Groovy Then and Now, It’s Like Night and Day
A couple of years ago, I used Groovy a decent amount for database ETL (Extraction, Transformation, and Loading) work with an ongoing project. This weekend I had occasion to do more of the same sort of work and see how the Groovy experience has changed…
Basically in the project two years ago, we versioned the DB schema along with the source code. So for every milestone and regular release of the product, there was an Ant-driven Groovy script which would suck in the data in the old format, slice and dice it a bit, and write it back out (usually updating the schema appropriately in the process). (I also used scripts done in Java and Spring+iBatis when that made more sense).
Using Groovy in that old project was overall a positive experience, but I have to say that it was incredibly frustrating w/respect to error reporting. There were a number of bugs in the language parser, along with ambiguities in the language. This was combined with useless error messages. The net result was that it was incredibly easy to make an innocent syntax error and get back a completely useless error message. It was also pretty easy to type what should have been perfectly legal constructs and get back a non-informative error.

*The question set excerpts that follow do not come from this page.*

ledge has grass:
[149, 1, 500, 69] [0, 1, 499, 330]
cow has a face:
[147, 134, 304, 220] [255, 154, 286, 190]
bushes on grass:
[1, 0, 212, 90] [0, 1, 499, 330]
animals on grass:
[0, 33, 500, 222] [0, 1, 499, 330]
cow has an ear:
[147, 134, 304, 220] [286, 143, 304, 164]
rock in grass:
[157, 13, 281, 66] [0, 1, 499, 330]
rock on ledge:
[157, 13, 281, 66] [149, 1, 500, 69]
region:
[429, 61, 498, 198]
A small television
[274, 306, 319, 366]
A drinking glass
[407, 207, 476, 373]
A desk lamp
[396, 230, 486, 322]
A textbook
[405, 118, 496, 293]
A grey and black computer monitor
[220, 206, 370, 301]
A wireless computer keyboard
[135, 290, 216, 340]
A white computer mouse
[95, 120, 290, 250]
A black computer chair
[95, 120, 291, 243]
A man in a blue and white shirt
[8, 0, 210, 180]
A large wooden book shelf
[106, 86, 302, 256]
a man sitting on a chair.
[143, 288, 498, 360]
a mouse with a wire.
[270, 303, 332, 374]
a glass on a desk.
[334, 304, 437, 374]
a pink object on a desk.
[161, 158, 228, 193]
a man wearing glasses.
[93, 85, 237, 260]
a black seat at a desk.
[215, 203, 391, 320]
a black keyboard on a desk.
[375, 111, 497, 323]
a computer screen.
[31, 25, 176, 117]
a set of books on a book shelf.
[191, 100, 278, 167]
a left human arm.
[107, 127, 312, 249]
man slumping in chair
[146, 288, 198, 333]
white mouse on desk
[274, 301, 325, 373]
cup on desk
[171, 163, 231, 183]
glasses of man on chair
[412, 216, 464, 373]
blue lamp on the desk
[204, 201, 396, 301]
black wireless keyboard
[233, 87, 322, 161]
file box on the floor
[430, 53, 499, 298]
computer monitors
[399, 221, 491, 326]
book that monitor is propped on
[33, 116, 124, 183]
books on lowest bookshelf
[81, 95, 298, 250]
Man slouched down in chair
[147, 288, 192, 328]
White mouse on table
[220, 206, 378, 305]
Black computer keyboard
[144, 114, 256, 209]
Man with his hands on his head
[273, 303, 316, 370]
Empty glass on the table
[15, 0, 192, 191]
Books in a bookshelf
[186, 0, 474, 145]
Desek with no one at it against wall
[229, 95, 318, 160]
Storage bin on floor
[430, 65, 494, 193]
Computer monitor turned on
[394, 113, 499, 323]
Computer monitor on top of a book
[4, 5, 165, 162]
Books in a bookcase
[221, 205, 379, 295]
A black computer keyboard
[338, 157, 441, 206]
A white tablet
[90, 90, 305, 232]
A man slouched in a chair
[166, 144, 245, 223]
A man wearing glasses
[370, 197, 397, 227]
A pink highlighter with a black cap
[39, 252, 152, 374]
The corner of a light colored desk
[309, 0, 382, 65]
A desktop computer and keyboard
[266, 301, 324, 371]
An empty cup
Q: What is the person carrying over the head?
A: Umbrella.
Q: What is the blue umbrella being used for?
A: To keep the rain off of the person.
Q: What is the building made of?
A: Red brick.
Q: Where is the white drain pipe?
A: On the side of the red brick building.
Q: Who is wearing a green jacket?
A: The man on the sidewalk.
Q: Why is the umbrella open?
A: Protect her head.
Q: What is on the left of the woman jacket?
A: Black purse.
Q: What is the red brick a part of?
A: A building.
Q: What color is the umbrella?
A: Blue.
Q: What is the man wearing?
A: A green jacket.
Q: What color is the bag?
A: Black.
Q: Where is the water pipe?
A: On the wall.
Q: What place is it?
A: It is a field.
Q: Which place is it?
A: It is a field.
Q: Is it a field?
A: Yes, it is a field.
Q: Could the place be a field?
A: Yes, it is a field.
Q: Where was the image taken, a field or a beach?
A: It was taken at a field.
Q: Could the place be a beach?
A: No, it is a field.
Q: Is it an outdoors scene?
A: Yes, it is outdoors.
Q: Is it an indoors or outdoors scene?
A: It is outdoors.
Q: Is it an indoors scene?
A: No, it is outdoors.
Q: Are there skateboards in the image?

This weekend I needed to make a script which would go into the database for the Spring Framework support forums, now running on vBulletin, look for out-of-date (bad) phpBB-format links to other posts (we used to run phpBB), and then do some queries to match those up to the proper new posts in vBulletin, to output to a file. Using Groovy for this task was a really pleasant experience. The SQL support is still there, with closures usable to handle iterating over results. Built-in regex support makes string matching and parameter extration trivial, and now, a syntax error generally gives a much clearer error message.
So I’ll definitely be using Groovy again for future DB data slicing and dicing. It’s really quick to whip out this kind of code in it. If you’ve never thought of using Groovy for ETL type work, give it a go. Of course it’s also pretty nice language for any general Java scripting at this point.